Mid-air gestures serve as a common interaction modality across Extended Reality (XR) applications, enhancing engagement and ownership through intuitive body movements. However, prolonged arm movements induce shoulder fatigue, known as "Gorilla Arm Syndrome", degrading user experience and reducing interaction duration. Although existing ergonomic techniques derived from Fitts' law (such as reducing target distance, increasing target width, and modifying control-display gain) provide some fatigue mitigation, their implementation in XR applications remains challenging due to the complex balance between user engagement and physical exertion. We present AlphaPIG, a meta-technique designed to Prolong Interactive Gestures by leveraging real-time fatigue predictions. AlphaPIG assists designers in extending and improving XR interactions by enabling automated fatigue-based interventions. Through adjustment of intervention timing and intensity decay rate, designers can explore and control the trade-off between fatigue reduction and potential effects such as decreased body ownership. We validated AlphaPIG's effectiveness through a study (N=22) implementing the widely-used Go-Go technique. Results demonstrated that AlphaPIG significantly reduces shoulder fatigue compared to non-adaptive Go-Go, while maintaining comparable perceived body ownership and agency. Based on these findings, we discuss positive and negative perceptions of the intervention. By integrating real-time fatigue prediction with adaptive intervention mechanisms, AlphaPIG constitutes a critical first step towards creating fatigue-aware applications in XR.

Figures (9)

• Figure 1: Classification of physically ergonomic interaction techniques in XR by modalities and manipulation strategies. Methods within the blue dashed box are suitable applications of AlphaPIG.

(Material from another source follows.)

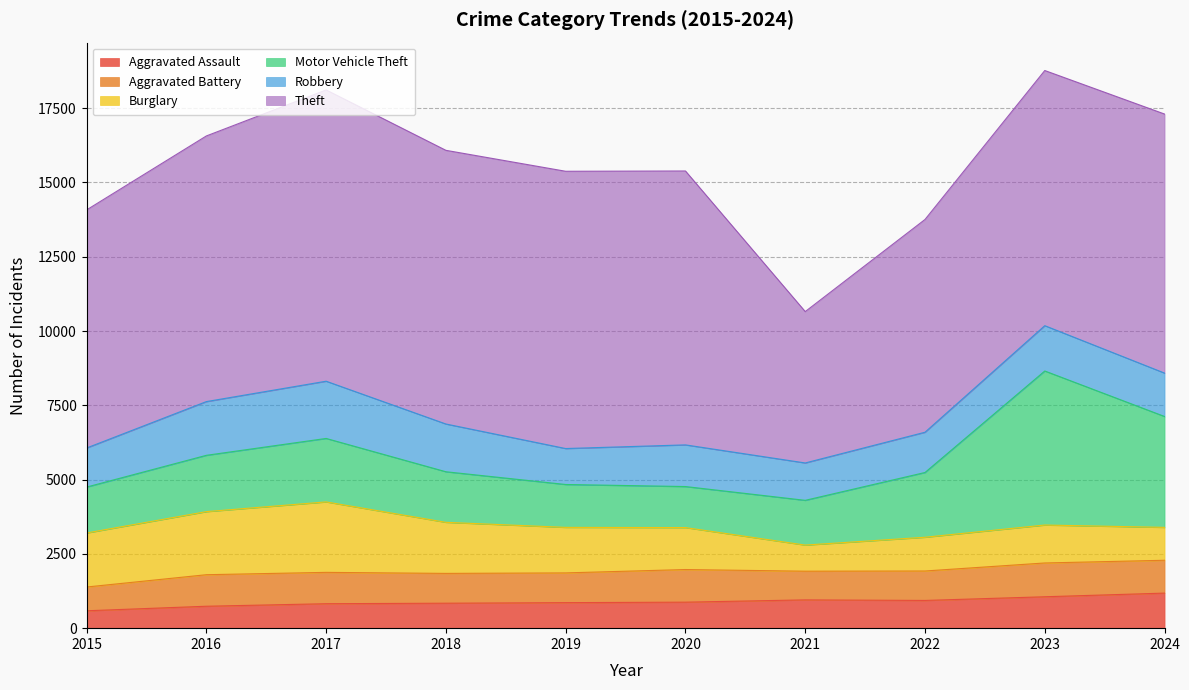

At 2021, list the series in order from largest to smallest.

Theft, Motor Vehicle Theft, Robbery, Aggravated Battery, Aggravated Assault, Burglary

• Figure 2: AlphaPIG provides two meta-parameters, $T_f$ and $DR_\alpha$, for testing different fatigue intervention effects. A higher fatigue threshold $T_f$ raises the fatigue level at which the interaction technique parameter $\theta$ is adjusted. The decay rate $DR_\alpha$ determines to what level a small increase in fatigue (above the threshold $T_f$) affects $\theta$. A small decay rate (e.g., $DR_\alpha$ = 0.1, green dotted line) results in a larger intervention effect for the same fatigue level $F$ than a medium ($DR_\alpha$ = 0.25, red dashed line) or large decay rate (such as $DR_\alpha$ = 0.45, purple loosely dotted line). The horizontal shift between lines indicates a delay in the intervention effect until the user exceeds the target fatigue: $T_f$=0 (blue solid line) triggers intervention immediately, $T_f$=5 (red dashed line) delays intervention until a higher fatigue level is reached, and $T_f$=10 (yellow dash-dotted line) further delays intervention until the user is even more fatigued.
• Figure 3: Left: Cumulative fatigue values grouped by Timing (x-axis) and Decay Speed (color-coded), with baseline conditions Default and Go-Go included for comparison (shown in green and purple boxes, respectively). Right: Mean cumulative fatigue values across all participants, plotted by Timing (x-axis) and Decay Speed (y-axis).
• Figure 4: Left: TCT grouped by Timing (x-axis) and Decay Speed (color-coded), with baseline conditions Default and Go-Go included for comparison (shown in green and purple boxes, respectively). Right: Mean TCT across all participants, plotted by Timing (x-axis) and Decay Speed (y-axis).
• Figure 5: Questionnaire responses (Q1-Q4) grouped by Timing (x-axis) and Decay Speed (color-coded), with baseline conditions Default and Go-Go included for comparison (shown in green and purple boxes, respectively).